Na chmurach, wędrujących po niebie, siedziały trzysta sześćdziesiąt dwie piękne, skrzydlate istoty człekokształtne w wieku od około dwudziestu czterech do mniej więcej czterdziestu ośmiu lat, a ich długie, jasne, pastelowe szaty powiewały na ciepłym, lekkim, wiosennym wietrze. Wokół tajemniczych postaci zjawił się krąg wielkich, kamiennych, beżowych kolumn, na których szczytach urosły słoneczniki. Nad kwiatami fruwały zielone ostrosłupy, niebieskie kule, czerwone sześciany i żółte ośmiościany.

 

— Czasoprzestrzeń! — krzyknął jakiś głos, pochodzący jakby znikąd, ale naprawdę dobiegający zza niewidzialnej kurtyny.

— Co z czasoprzestrzenią? — spytało pięć krabów, spacerujących po dnie oceanu, gdzie rosły prawdziwe lasy koralowców i ukwiałów.

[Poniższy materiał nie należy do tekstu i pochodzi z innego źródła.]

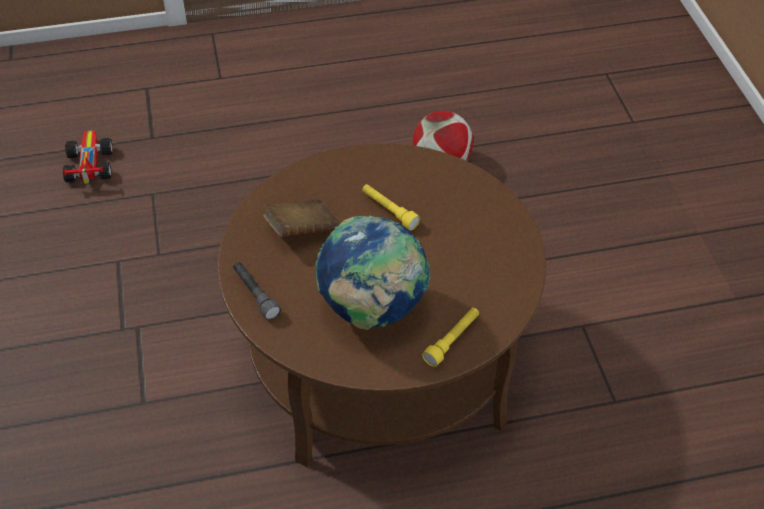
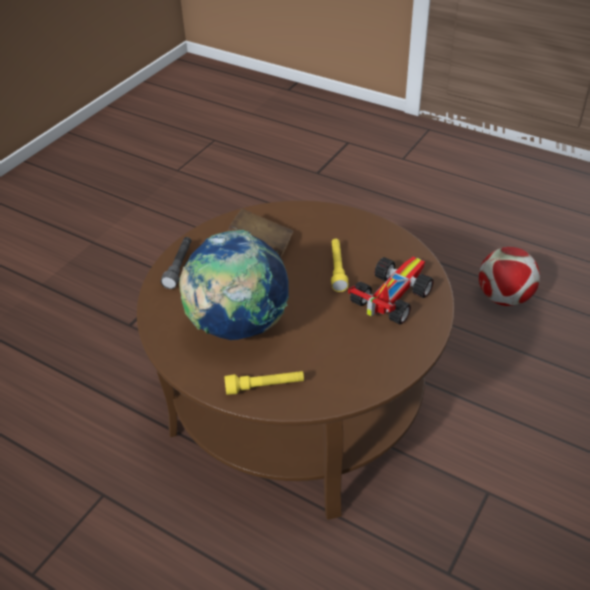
camera: 45 degrees right, 5 degrees down
toy car [63,130,113,184] -> toy car moved to [348,256,433,324]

— Hej! Czasoprzestrzeń się rozkalibrowuje! — oznajmił głos, z wyraźnym tonem desperacji i histerii.

 

Na plażę przyszedł zespół muzyczny, składający się z pięciu homarów. Zagrał kilka niezwykłych i przepięknych utworów, które wzniosły całą rzeczywistość na wyższy poziom świadomości oraz egzystencji. Tymczasem, po parku miejskim spacerowało trzech roześmianych kolegów, czy też dobrych znajomych: Hipis, Rastaman i Hiphopowiec. Mieli po około dwadzieścia siedem lat. Nagle, tuż przed nimi, spod ziemi wyrósł kamienny łuk, wyglądający jak wielka, wysoka kolumna, której górna część była zagięta ku dołowi tak bardzo, że dotykała powierzchni podłoża. Po drugiej stronie tego swoistego łuku kolumnowego, można było zobaczyć słoneczne ogrody i sady. Na ich tło, prosto z jasnoniebieskiego nieba, przyfrunęła skrzydlata istota, podobna do starożytnego człowieka z intrygującymi oraz zadziwiającymi, jakby łabędzimi skrzydłami.

 

— Przeszliście samych siebie! Wykroczyliście poza horyzonty! Wyszliście poza ramy! Wybiliście się ponad szczyt! Przejechaliście z jednego toru na kilka jednocześnie, a każdy prowadzi w innym kierunku! Przemaszerowaliście pod monumentalnym, starożytnym łukiem chwały! — przemówiła do nich postać, a jej głos był niski, gruby i donośny oraz towarzyszyło mu echo, które niosło się daleko.

 

Istota i łuk nagle zniknęły, po czym nadciągnęło wielkie tornado, które następnie uniosło trzech mężczyzn bardzo wysoko, aby bez wyrządzenia komukolwiek ani czemukolwiek żadnej szkody, delikatnie postawić ich na ciekawych, tajemniczych i pełnych różnych atrakcji ulicach samego centrum miasta, a następnie rozpłynąć się w powietrzu.

 

— Oooooh yeeeeeah! Ale tu jest przebojowo! Myślę, że to doskonały czas, aby zrobić coś oryginalnego! — zaproponował Hiphopowiec, będący w bardzo dobrym nastroju na zwiedzanie i imprezowanie, podobnie jak wszyscy w okolicy.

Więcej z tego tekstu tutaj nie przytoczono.